■ Gegebener Textauszug:
:::::

Günstig ist der Eindruck dieser Anthologie nicht. Weder zeugt sie von einem großen lyrischen Talent, noch verrät sie eine sympathische Persönlichkeit; neben den Räubern kann sie in keiner Art bestehen. Unausgeglichen zeigt sie himmelstürmenden Idealismus und grobe Sinnlichkeit, spitzfindige Grübeleien und überreizte Empfindung; ebenso in der Form gesuchte und verwickelte Versmaße neben arger Nachlässigkeit in Rhythmus und Reim. Aber eines tritt doch überzeugend aus diesem Chaos hervor: daß eine bedeutende Kraft hier wirkt. Nicht ein Lyriker, aber ein Redner von eindringlicher Gewalt spricht zu uns. Man lese das »Monument Moors, des Räubers«, wo der Dichter zuerst die Größe seines Lieblingshelden mit Aufwand aller Rhetorik preist und dann fortfährt:
Jünglinge! Jünglinge!
Mit des Genies gefährlichem Ätherstrahl
Lernt behutsamer spielen!
Störrisch knirscht in den Zügeln das Sonnenroß:
Wie's am Seile des Meisters
Erd' und Himmel in sanfterem Schwunge wiegt,
Flammt's am kindischen Zaume,
Erd' und Himmel in lodernden Brand!
Unterging in den Trümmern
Der mutwillige Phaeton!

:::::

■ Unbearbeitete Auflistung:
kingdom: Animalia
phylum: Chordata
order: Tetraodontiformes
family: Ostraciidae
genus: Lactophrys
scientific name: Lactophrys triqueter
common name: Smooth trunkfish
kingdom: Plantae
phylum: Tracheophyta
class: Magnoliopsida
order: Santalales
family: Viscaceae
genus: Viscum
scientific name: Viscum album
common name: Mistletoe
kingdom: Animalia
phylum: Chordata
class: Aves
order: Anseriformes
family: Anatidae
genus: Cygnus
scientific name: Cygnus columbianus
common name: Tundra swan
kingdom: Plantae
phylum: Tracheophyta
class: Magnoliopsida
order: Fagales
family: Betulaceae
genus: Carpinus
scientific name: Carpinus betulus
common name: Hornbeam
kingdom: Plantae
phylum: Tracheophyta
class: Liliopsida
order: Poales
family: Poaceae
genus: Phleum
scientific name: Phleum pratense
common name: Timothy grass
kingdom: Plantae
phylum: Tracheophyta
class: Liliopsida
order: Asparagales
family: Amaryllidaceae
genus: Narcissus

:::::

■ Gestellte Aufgabe 1:
Prüfe, ob die Aussagen (a), (b) und (c) mit dem Textauszug über die Anthologie übereinstimmen. Antworte jeweils mit Ja oder Nein und zitiere wörtlich die entscheidenden Worte des Textauszugs.
(a) Der Anthologie wird ein großes lyrisches Talent bescheinigt.
(b) Aus der Anthologie spricht ein Redner von eindringlicher Gewalt.
(c) Das zitierte Gedicht richtet sich an Jünglinge.
■ Gestellte Aufgabe 2:
Beantworte anhand des Textauszugs über die Anthologie kurz diese Fragen:
(a) Neben welchem Werk kann die Anthologie in keiner Art bestehen?
(b) Welches Gedicht soll man lesen?
(c) Was knirscht im Gedicht störrisch in den Zügeln?
■ Gestellte Aufgabe 3: Führe bitte den Textauszug über die Anthologie nach seiner letzten Zeile weiter.

■ Ausgabe 1:
(a) Nein: „Weder zeugt sie von einem großen lyrischen Talent“
(b) Ja: „Nicht ein Lyriker, aber ein Redner von eindringlicher Gewalt spricht zu uns.“
(c) Ja: „Jünglinge! Jünglinge!“

■ Ausgabe 2:
(a) Neben den Räubern.
(b) Das »Monument Moors, des Räubers«.
(c) Das Sonnenroß.

■ Ausgabe 3:
Mit wuchtigem Ausdruck der Verachtung dagegen kämpft der Dichter gegen Kleinlichkeit und Engherzigkeit der Gesinnung in dem Strafgedicht »Rousseau«, das über die Verketzerung eines der größten Geister der Neuzeit Wehe ruft; von dem umfangreichen Gedicht sind nur zwei Strophen in Schillers gesammelte Werke übergegangen, in welchen das Pathos und die Satire der ursprünglichen Fassung nicht nachzufühlen ist. Von schneidender Bitterkeit ist der Sarkasmus in den »schlimmen Monarchen«, wo sich Schiller für alle erzwungenen Schmeichelreimereien grimmig bezahlt gemacht hat.
Und ihr rasselt, Gottes Riesenpuppen,
Hoch daher in kindisch stolzen Gruppen,
Wie der Gaukler in dem Opernhaus?
Pöbelteufel klatschen dem Geklimper,
Aber weinend zischen den erhabnen Stümper
Seine Engel aus.
In einigen der auf das höchste Pathos gestimmten Gedichte tritt auch eine wahre lyrische Empfindung hinzu, und so entsteht wirklich Ergreifendes; Schauer der Erhabenheit wehen uns aus dem Hymnus »Die Größe der Welt« an:
Die der schaffende Geist einst aus dem Chaos schlug,
Durch die schwebende Welt flieg' ich des Windes Flug,
Bis am Strande
Ihrer Wogen ich lande,
Anker werf', wo kein Hauch mehr weht
Und der Markstein der Schöpfung steht.
Es ist eine faustische Stimmung, die ihren Abschluß freilich in der Resignation, die sich vor der Unendlichkeit des All bescheidet, finden muß.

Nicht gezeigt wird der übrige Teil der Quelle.